WHAT IS REQUIRED:
Find each line in the items below that contains the word "second", treating uppercase and lowercase as different, and copy those lines.

DATA FOR THIS TASK:

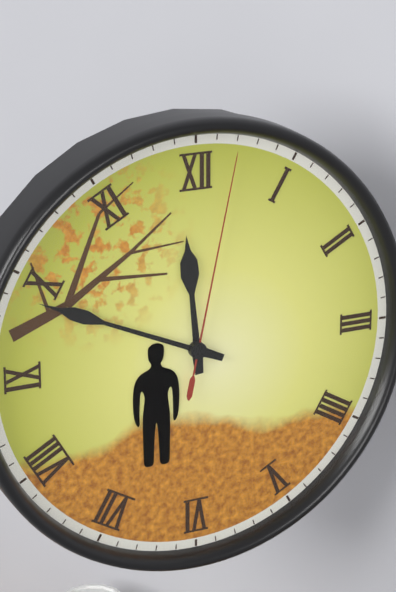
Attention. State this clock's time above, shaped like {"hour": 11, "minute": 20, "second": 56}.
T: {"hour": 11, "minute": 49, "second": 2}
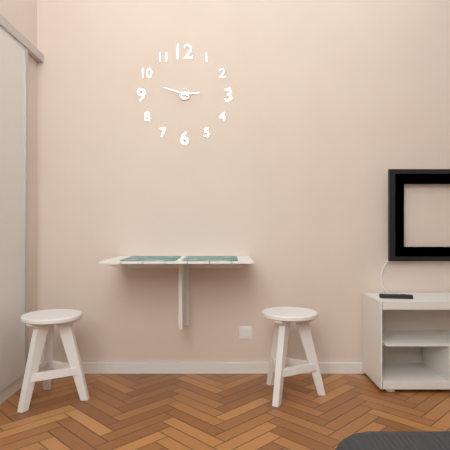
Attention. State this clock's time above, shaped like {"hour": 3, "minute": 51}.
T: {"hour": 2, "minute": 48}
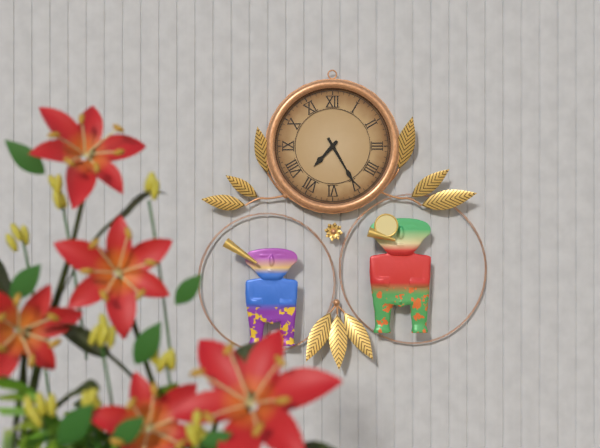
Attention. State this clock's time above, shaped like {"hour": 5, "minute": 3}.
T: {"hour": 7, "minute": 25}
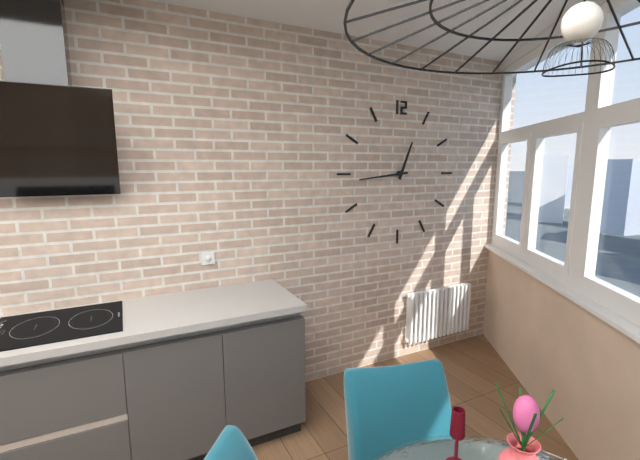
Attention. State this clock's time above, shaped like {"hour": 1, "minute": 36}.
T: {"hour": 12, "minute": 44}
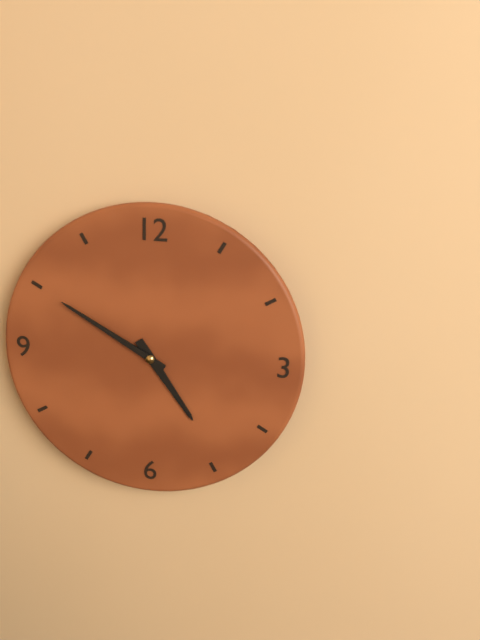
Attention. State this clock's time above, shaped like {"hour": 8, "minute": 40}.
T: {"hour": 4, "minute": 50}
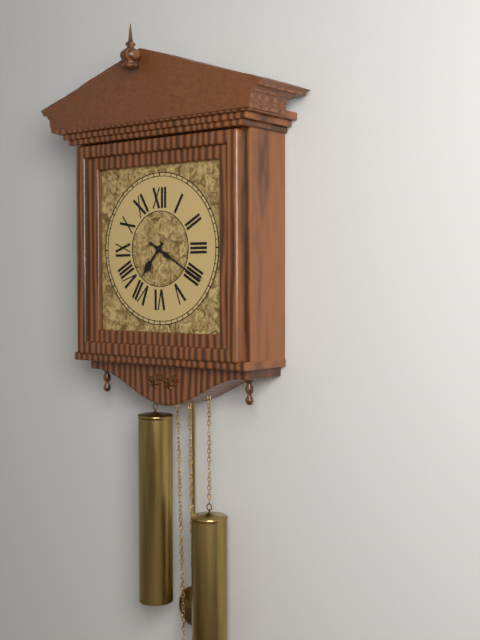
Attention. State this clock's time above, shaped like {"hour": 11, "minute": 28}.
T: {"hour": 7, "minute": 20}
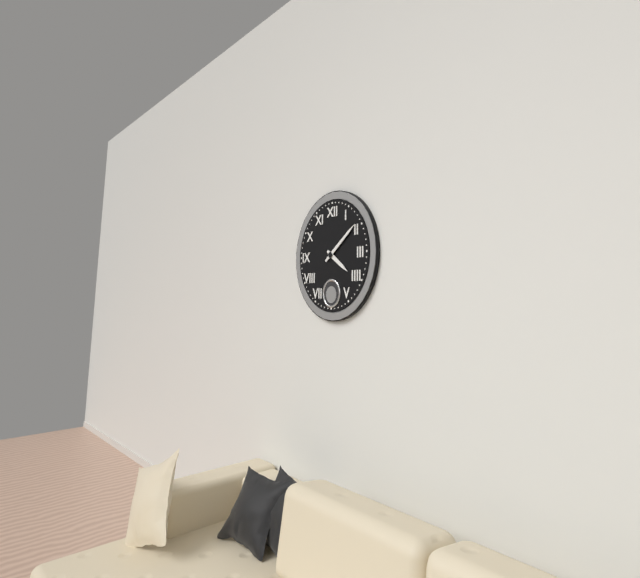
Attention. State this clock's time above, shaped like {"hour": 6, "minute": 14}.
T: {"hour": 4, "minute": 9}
==
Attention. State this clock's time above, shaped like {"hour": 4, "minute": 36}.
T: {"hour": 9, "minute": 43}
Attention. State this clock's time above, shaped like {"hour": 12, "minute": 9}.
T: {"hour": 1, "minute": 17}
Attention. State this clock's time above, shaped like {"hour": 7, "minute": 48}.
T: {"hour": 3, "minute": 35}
* * *
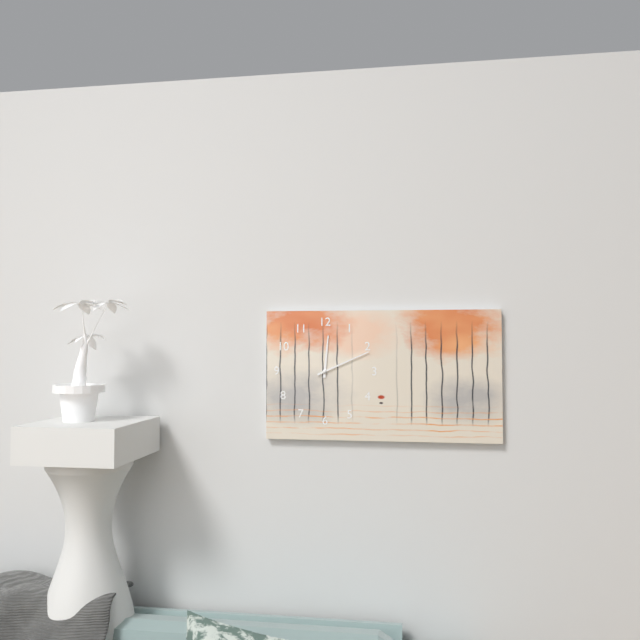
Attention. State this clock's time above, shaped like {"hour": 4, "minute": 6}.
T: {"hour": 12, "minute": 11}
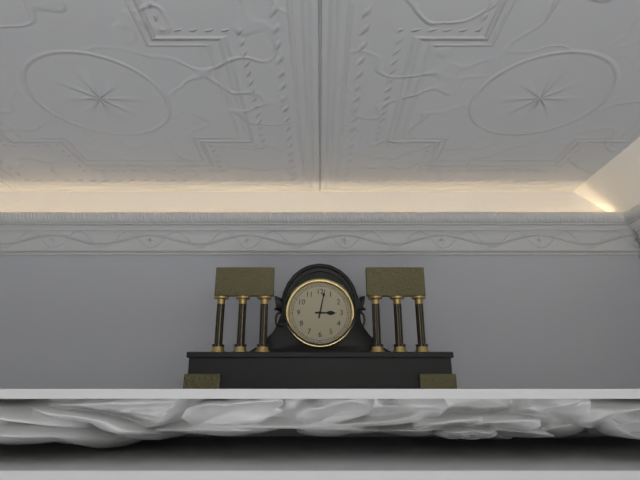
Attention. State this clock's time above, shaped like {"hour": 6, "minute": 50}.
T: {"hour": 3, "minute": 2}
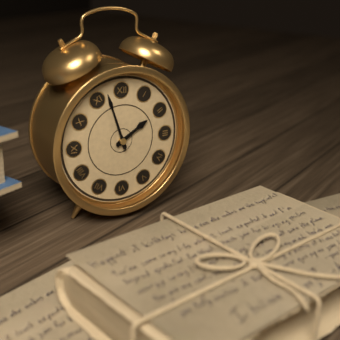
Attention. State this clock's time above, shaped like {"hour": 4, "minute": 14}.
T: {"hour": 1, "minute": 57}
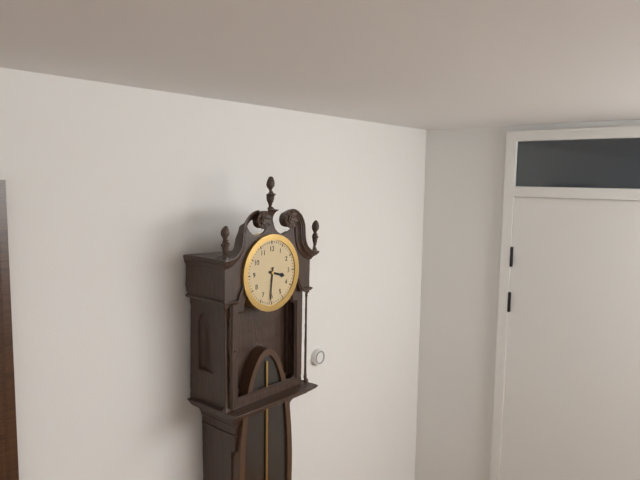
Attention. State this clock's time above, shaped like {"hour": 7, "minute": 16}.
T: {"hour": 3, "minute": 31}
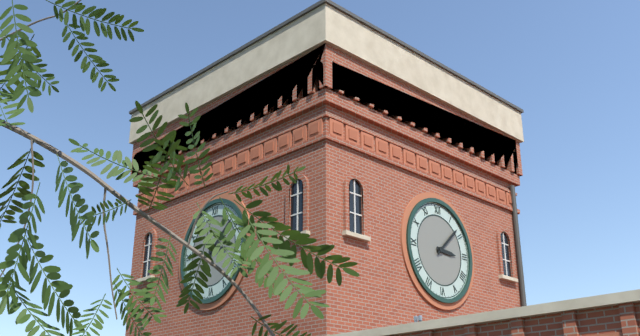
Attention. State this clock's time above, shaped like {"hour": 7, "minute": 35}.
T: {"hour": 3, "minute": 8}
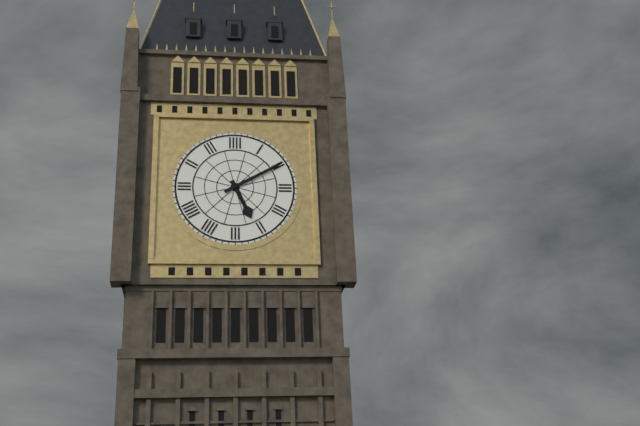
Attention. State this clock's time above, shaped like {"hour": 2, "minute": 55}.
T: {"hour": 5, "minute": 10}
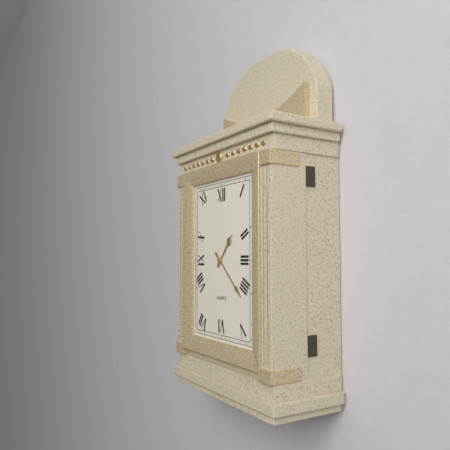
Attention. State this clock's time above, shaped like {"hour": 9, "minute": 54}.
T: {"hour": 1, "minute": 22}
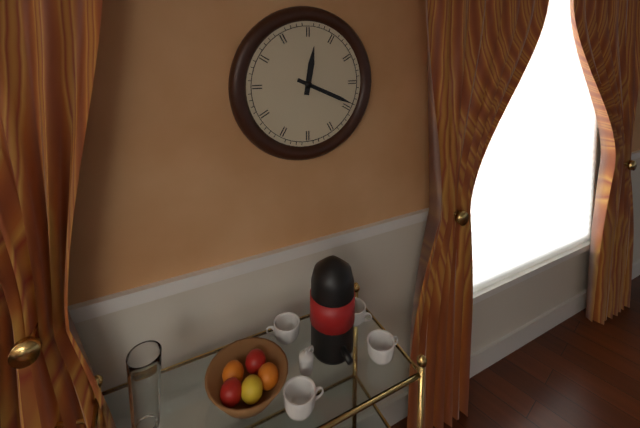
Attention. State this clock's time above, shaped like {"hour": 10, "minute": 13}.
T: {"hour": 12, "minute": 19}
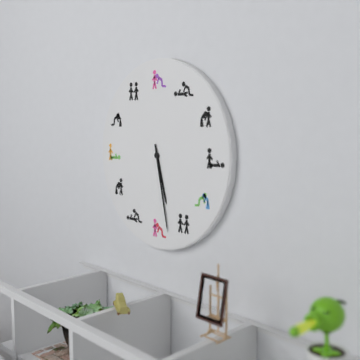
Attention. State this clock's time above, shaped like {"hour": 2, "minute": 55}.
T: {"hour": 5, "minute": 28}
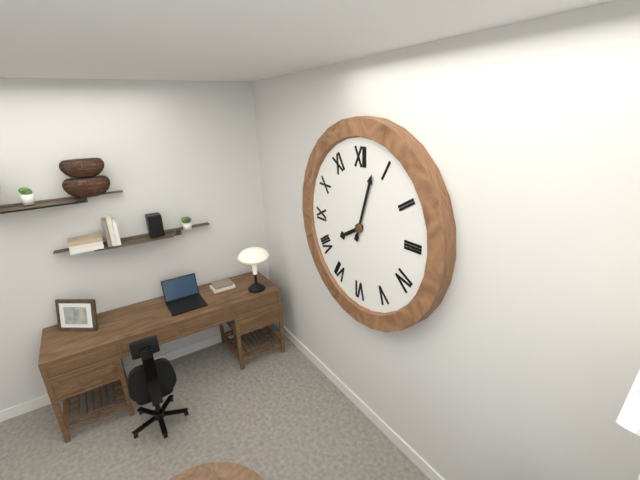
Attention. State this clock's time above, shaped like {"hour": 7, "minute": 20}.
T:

FULL SOLUTION:
Attention. State this clock's time above, shaped like {"hour": 11, "minute": 20, "second": 56}.
T: {"hour": 11, "minute": 49, "second": 2}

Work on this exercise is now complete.